→ **Records from a collection**:
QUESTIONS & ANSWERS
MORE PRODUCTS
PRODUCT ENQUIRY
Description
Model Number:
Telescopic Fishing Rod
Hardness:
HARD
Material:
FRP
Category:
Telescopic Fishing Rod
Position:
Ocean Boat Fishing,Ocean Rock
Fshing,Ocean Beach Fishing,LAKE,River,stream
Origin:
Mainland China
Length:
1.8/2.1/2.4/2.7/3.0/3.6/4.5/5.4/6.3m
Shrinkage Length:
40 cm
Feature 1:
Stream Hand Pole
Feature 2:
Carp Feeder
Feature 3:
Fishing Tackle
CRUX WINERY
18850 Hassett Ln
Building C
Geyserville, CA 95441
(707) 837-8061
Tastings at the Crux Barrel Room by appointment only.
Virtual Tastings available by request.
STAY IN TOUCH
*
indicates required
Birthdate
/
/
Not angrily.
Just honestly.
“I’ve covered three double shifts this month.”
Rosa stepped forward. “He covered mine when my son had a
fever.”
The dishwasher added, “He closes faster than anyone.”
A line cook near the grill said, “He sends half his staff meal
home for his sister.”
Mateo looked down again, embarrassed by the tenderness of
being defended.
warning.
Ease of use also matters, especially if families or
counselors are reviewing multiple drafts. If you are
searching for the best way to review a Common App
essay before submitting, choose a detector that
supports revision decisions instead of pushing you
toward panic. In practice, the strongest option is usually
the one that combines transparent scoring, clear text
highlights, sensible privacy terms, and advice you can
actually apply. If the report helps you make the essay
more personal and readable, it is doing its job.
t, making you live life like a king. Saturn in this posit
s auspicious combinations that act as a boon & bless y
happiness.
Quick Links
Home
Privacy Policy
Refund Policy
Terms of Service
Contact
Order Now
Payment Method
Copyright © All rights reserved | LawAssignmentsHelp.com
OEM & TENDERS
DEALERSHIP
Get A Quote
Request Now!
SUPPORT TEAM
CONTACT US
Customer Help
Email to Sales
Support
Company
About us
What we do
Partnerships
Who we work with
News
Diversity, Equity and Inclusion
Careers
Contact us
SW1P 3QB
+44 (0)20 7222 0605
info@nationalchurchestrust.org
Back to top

→ **What you have to do**: The records above are to be output in full and without error.

→ **Solution for this problem**:
QUESTIONS & ANSWERS
MORE PRODUCTS
PRODUCT ENQUIRY
Description
Model Number:
Telescopic Fishing Rod
Hardness:
HARD
Material:
FRP
Category:
Telescopic Fishing Rod
Position:
Ocean Boat Fishing,Ocean Rock
Fshing,Ocean Beach Fishing,LAKE,River,stream
Origin:
Mainland China
Length:
1.8/2.1/2.4/2.7/3.0/3.6/4.5/5.4/6.3m
Shrinkage Length:
40 cm
Feature 1:
Stream Hand Pole
Feature 2:
Carp Feeder
Feature 3:
Fishing Tackle
CRUX WINERY
18850 Hassett Ln
Building C
Geyserville, CA 95441
(707) 837-8061
Tastings at the Crux Barrel Room by appointment only.
Virtual Tastings available by request.
STAY IN TOUCH
*
indicates required
Birthdate
/
/
Not angrily.
Just honestly.
“I’ve covered three double shifts this month.”
Rosa stepped forward. “He covered mine when my son had a
fever.”
The dishwasher added, “He closes faster than anyone.”
A line cook near the grill said, “He sends half his staff meal
home for his sister.”
Mateo looked down again, embarrassed by the tenderness of
being defended.
warning.
Ease of use also matters, especially if families or
counselors are reviewing multiple drafts. If you are
searching for the best way to review a Common App
essay before submitting, choose a detector that
supports revision decisions instead of pushing you
toward panic. In practice, the strongest option is usually
the one that combines transparent scoring, clear text
highlights, sensible privacy terms, and advice you can
actually apply. If the report helps you make the essay
more personal and readable, it is doing its job.
t, making you live life like a king. Saturn in this posit
s auspicious combinations that act as a boon & bless y
happiness.
Quick Links
Home
Privacy Policy
Refund Policy
Terms of Service
Contact
Order Now
Payment Method
Copyright © All rights reserved | LawAssignmentsHelp.com
OEM & TENDERS
DEALERSHIP
Get A Quote
Request Now!
SUPPORT TEAM
CONTACT US
Customer Help
Email to Sales
Support
Company
About us
What we do
Partnerships
Who we work with
News
Diversity, Equity and Inclusion
Careers
Contact us
SW1P 3QB
+44 (0)20 7222 0605
info@nationalchurchestrust.org
Back to top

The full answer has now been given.